Endless red herring questions are thrown out, along with other logical fallacies including the slippery slope and ad hominem (the shift of subject to the character of the person). From print media to social media, the topic boils over till all that is left is anger, spite, and sometimes hatred.

Given that this issue has now become the center of most political debate makes it much worse. For is there anything more divisive in America and the west than politics?

But, there really is only one question that needs to be asked in the abortion debate.

While some will tell you that it is complex and nuanced, I would suggest those are distractions. Yes, there are big issues that need addressed concerning human behavior, but abortion itself is only complex if you ignore this question. The answer to this question settles the matter to one side or the other.

And that question is:

What is the Unborn?

If the unborn is not a human being, then there are no arguments needed against the idea of abortion. It should be legal and be left to the autonomous decision making of the woman involved based on the advice she receives from her chosen healthcare providers.

But if the unborn is a human being, then there are zero reasons for abortion to be legal or morally acceptable, because it is the ending of a human being’s life without input from that human being.

Before we ask the question,

I want you to objectively consider these questions concerning human beings.

Is there ever a time where it is morally correct for:

  1. For one human being to take the life of another human being based on race, ethnicity, gender, or age?

  2. For a doctor to violate his oath and do nothing to save a human being’s life?

  3. For one human being to decide that another human being’s life may be terminated without the consent of that human being (prior or otherwise), when that human being has a life to live?

  4. For a human being in need of care to be abandoned by another human being because the task is going to cause hardship?

  5. For the life of a human being to be terminated based on their location?

  6. For the life of a human being to be terminated because of any lack in physical or mental ability?

  7. For one human being to own another human being, and have complete control over their life or death?

While we could go on, it should be easy to see that none of these scenarios are morally acceptable. The right to life and liberty for all human beings are God-given and inalienable; no one has the authority to take them from you (unless you have willingly relinquished your individual right by violating another human beings right to life or liberty- that is by taking the life of or liberty from another human being).

So, if the unborn is not a human being, then NONE of these questions or scenarios apply. But, if the unborn is a human being, then it should be illegal and considered a violation of all rights to perform an abortion on the unborn. Thus, this one question defines the actual debate.

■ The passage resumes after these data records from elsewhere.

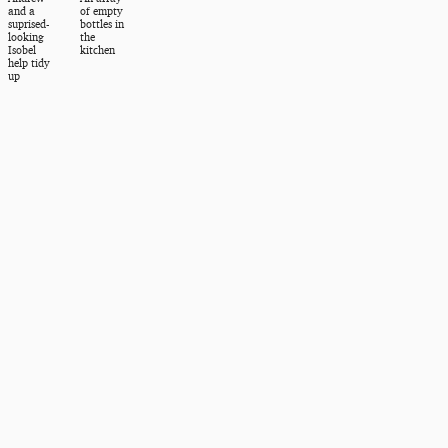
and a
of empty
suprised-
bottles in
looking
the
Isobel
kitchen
help tidy
up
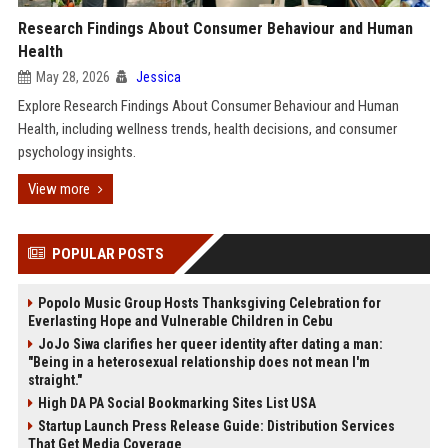
Research Findings About Consumer Behaviour and Human
Health
May 28, 2026
Jessica
Explore Research Findings About Consumer Behaviour and Human
Health, including wellness trends, health decisions, and consumer
psychology insights.
View more
POPULAR POSTS
Popolo Music Group Hosts Thanksgiving Celebration for
Everlasting Hope and Vulnerable Children in Cebu
JoJo Siwa clarifies her queer identity after dating a man:
"Being in a heterosexual relationship does not mean I'm
straight."
High DA PA Social Bookmarking Sites List USA
Startup Launch Press Release Guide: Distribution Services
That Get Media Coverage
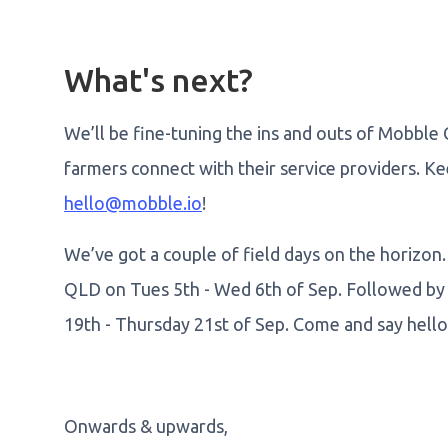
What's next?
We’ll be fine-tuning the ins and outs of Mobble 
farmers connect with their service providers. K
hello@mobble.io
!
We’ve got a couple of field days on the horizon. 
QLD on Tues 5th - Wed 6th of Sep. Followed b
19th - Thursday 21st of Sep. Come and say hello 
Onwards & upwards,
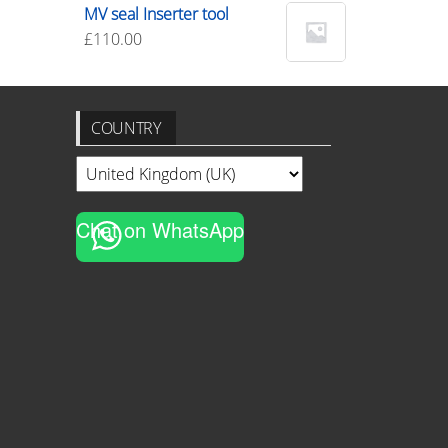
MV seal Inserter tool
£
110.00
COUNTRY
Chat on WhatsApp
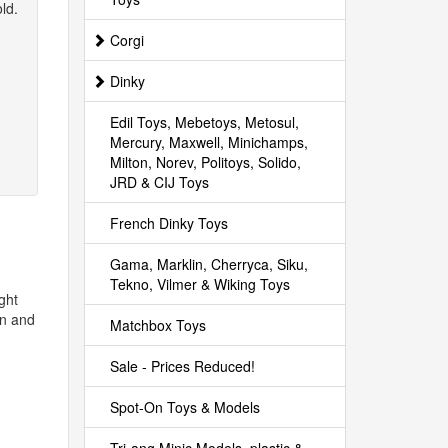
ld.
Corgi
Dinky
Edil Toys, Mebetoys, Metosul,
Mercury, Maxwell, Minichamps,
Milton, Norev, Politoys, Solido,
JRD & CIJ Toys
French Dinky Toys
Gama, Marklin, Cherryca, Siku,
Tekno, Vilmer & Wiking Toys
ght
on and
Matchbox Toys
Sale - Prices Reduced!
Spot-On Toys & Models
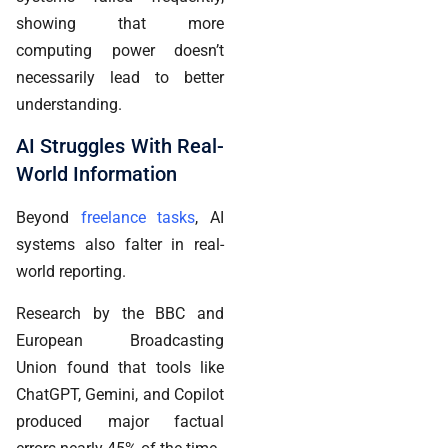
showing that more
computing power doesn’t
necessarily lead to better
understanding.
AI Struggles With Real-
World Information
Beyond
freelance tasks
, AI
systems also falter in real-
world reporting.
Research by the BBC and
European Broadcasting
Union found that tools like
ChatGPT, Gemini, and Copilot
produced major factual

Is the unborn a human being?

Yes, the unborn is a human being.

There is overwhelming support for affirming the fact that the unborn is a human being. Consider the following 3 examples of the multiple lines of evidence affirming the humanity of the unborn:

  1. All human beings since the dawn of time have given birth to human beings. Thus, if at birth ‘the born’ are human beings, it is certain that prior to birth ‘the unborn’ are human beings too.

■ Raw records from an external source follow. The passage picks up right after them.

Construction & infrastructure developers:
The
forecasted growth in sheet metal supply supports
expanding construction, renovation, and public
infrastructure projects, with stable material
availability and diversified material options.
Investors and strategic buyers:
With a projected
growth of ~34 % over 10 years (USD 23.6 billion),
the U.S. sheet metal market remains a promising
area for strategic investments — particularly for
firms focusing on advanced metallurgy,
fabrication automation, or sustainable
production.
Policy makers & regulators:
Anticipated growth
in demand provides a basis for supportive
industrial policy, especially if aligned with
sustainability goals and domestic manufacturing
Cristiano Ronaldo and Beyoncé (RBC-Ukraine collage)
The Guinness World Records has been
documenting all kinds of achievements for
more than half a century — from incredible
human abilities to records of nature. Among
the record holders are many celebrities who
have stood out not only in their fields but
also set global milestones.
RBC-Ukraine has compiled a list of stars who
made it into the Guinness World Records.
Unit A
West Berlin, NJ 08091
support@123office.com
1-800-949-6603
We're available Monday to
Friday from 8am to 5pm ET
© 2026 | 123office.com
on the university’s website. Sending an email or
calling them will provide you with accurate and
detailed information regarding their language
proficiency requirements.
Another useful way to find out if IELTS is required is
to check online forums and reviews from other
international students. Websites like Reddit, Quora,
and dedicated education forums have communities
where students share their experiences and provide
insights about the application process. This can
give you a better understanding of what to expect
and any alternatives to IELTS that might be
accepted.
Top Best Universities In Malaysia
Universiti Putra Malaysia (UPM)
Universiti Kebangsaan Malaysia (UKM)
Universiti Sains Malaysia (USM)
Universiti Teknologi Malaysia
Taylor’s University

  2. Embryologists confirm the fact that the unborn are human beings: “Human development begins at fertilization, the process during which a male gamete or sperm … unites with a female gamete or oocyte … to form a single cell called a zygote. This highly specialized, totipotent cell marks the beginning of each of us as a unique individual.”- The Developing Human: Clinically Oriented Embryology, Keith Moore and T.V.N. Persaud

  3. Even human interest pieces in the mass media recognize that the unborn are human beings. Consider this recent article from the Washington Post (a media outlet that isn’t known for a pro-life position): “A pregnant woman with Covid-19 was dying. With one decision, her doctor saved three lives”- Now, it is important to note that the article’s headline implies that the unborn in the scenario are human beings whose lives are worth saving.

There are many other lines of evidence that suggest that the unborn are human beings, but these three cover the realms of common sense, the scientific, and the existential.

Now, it is possible that one may argue for abortion based on size, level of development, viability, physical capability, or other reasons which are arbitrarily assigned. But none of these are morally appropriate for taking the life of a born human being, therefore, they are just as inappropriate for an unborn human being.

Given the evidence that the unborn are human, and the unholy amount of abortions that occur every day, then abortion is the greatest human rights violation in the history of mankind! Once again, the question you have to ask yourself is: are the unborn human beings? The only reasonable and logical answer is, yes. Now we need to do something about it!